TEKS YANG DISEDIAKAN —
***

Sabtu, April 12, 2008

Gara-gara Cairkan Cek, A Jadi Tersangka Kasus Tanah

NUNUKAN- Malang benar nasib A, hanya karena mencairkan cek pembayaran tanah dia kini harus menjadi tersangka.
Pengadaan tanah Pemkab Nunukan tahun 2004 itu, dilakukan melalui panitia 9 yang ex officio dijabat Bupati Nunukan.
Untuk kepentingan umum, Pemkab Nunukan membebaskan tanah seluas 62 hektar, di Sungai Jepun, tak jauh dari kantor Bupati Nunukan.
A sendiri merupakan pengusaha perkreditan motor. Lalu bagaimana ia bisa tersangkut kasus itu?.
Pekan lalu, wartawan koran kaltim, sempat menemui A di kantor kejaksaan negeri Nunukan. Kala itu, ia mengaku akan menjalani pemeriksaan karena telah ditetapkan sebagai tersangka oleh penyidik Kejari Nunukan.
A menceritakan, keterlibatannya dalam kasus itu bermula saat dirinya berhubungan dengan seorang pengusaha bernama R.
R membeli tanah dari seorang warga, namun pembayarannya tidak dilakukan cash. Melainkan lewat sepeda motor, sebagai pembayaran awal.
Motor bebek merk shogun itu di peroleh R dari daeler motor Suzuki milik A.
Namun, karena pengambilannya dilakukan secara kredit, R menjaminkan surat tanah milik warga itu kepada A.
Nah, giliran Pemkab Nunukan akan melakukan pembayaran, ternyata tak bisa dibayarkan langsung kepada R. Karena surat tanah masih berada pada A.
"Surat tanahnya saya tahan, karena pembayaran kredit motor belum lunas,"kata A dengan wajah pasrah.
Setelah melakukan pembicaraan lebih jauh termasuk dengan panitia pembebasan tanah, di capailah solusi agar A yang mencairkan biaya pembayaran tanah.
"Waktu itu saya diminta mencairkan cek pembayaran tanah tersebut,"kata A.
A mengaku, cek yang dicairkannya berjumlah Rp7 miliar. Jumlah itu terbagi dalam tiga lembar cek. Ia mencairkan uang itu di bank BPD Nunukan.
A tak menyangka, akibat perbuatannya itu justru menjerumuskan dirinya sendiri.
A sendiri mengaku pasrah dan siap menghadapi resiko apapun termasuk harus di penjara.
"Nanti saya pasti masuk ke lembaga pemasyarakatan. Mungkin saya nanti yang pertama mengisi LP Nunukan yang baru dibangun,"kata A.

***

CUPLIKAN DATA —
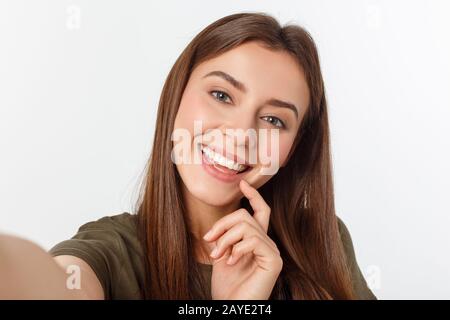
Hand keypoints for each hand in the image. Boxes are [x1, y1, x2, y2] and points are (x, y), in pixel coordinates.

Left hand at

***

TUGAS YANG DIKERJAKAN —
a) Tukarlah "panitia pembebasan tanah" dengan "panitia pengadaan tanah" saat menuliskan ulang berita kasus tanah Nunukan mulai dari "Nah, giliran Pemkab" hingga dan termasuk "biaya pembayaran tanah.".
b) Susunlah bagian selanjutnya dari berita kasus tanah Nunukan, dimulai setelah kalimat terakhir yang tercantum.

JAWABAN PER TUGAS —
a)
Nah, giliran Pemkab Nunukan akan melakukan pembayaran, ternyata tak bisa dibayarkan langsung kepada R. Karena surat tanah masih berada pada A.
"Surat tanahnya saya tahan, karena pembayaran kredit motor belum lunas,"kata A dengan wajah pasrah.
Setelah melakukan pembicaraan lebih jauh termasuk dengan panitia pengadaan tanah, di capailah solusi agar A yang mencairkan biaya pembayaran tanah.

b)
Berbeda dengan pengakuan A, kepala Kejaksaan negeri Nunukan Suleman Hadjarati justru mengatakan jika saat ini pihaknya baru mencari tersangka dalam kasus tersebut.
"Makanya sering saya katakan, saat ini kami masih mencari pelakunya. Siapa sih pelakunya, itu yang kami gali,"kata Suleman.(noe)

Jumat, April 11, 2008

Bupati Nunukan Segera Diperiksa

NUNUKAN- Kejaksaan negeri Nunukan membutuhkan ijin dari presiden untuk melakukan pemeriksaan terhadap bupati Nunukan, jika dalam kasus pengadaan tanah yang dilakukan penitia 9 pada tahun 2004 silam, ternyata bupati Nunukan selaku pimpinan daerah juga dibutuhkan keterangannya. Bupati Nunukan secara eks officio merupakan ketua panitia tim 9 yang dibentuk berdasarkan surat keputusan gubernur Kalimantan Timur.
“Jadi kalau kasus tersebut berhubungan dengan pimpinan daerah, maka dibutuhkan ijin presiden. Nah untuk itu kan tidak mudah. Kami harus ke pimpinan dulu,”kata kepala kejaksaan negeri Nunukan Suleman Hadjarati, ditemui diruang kerjanya, Rabu (9/4) kemarin.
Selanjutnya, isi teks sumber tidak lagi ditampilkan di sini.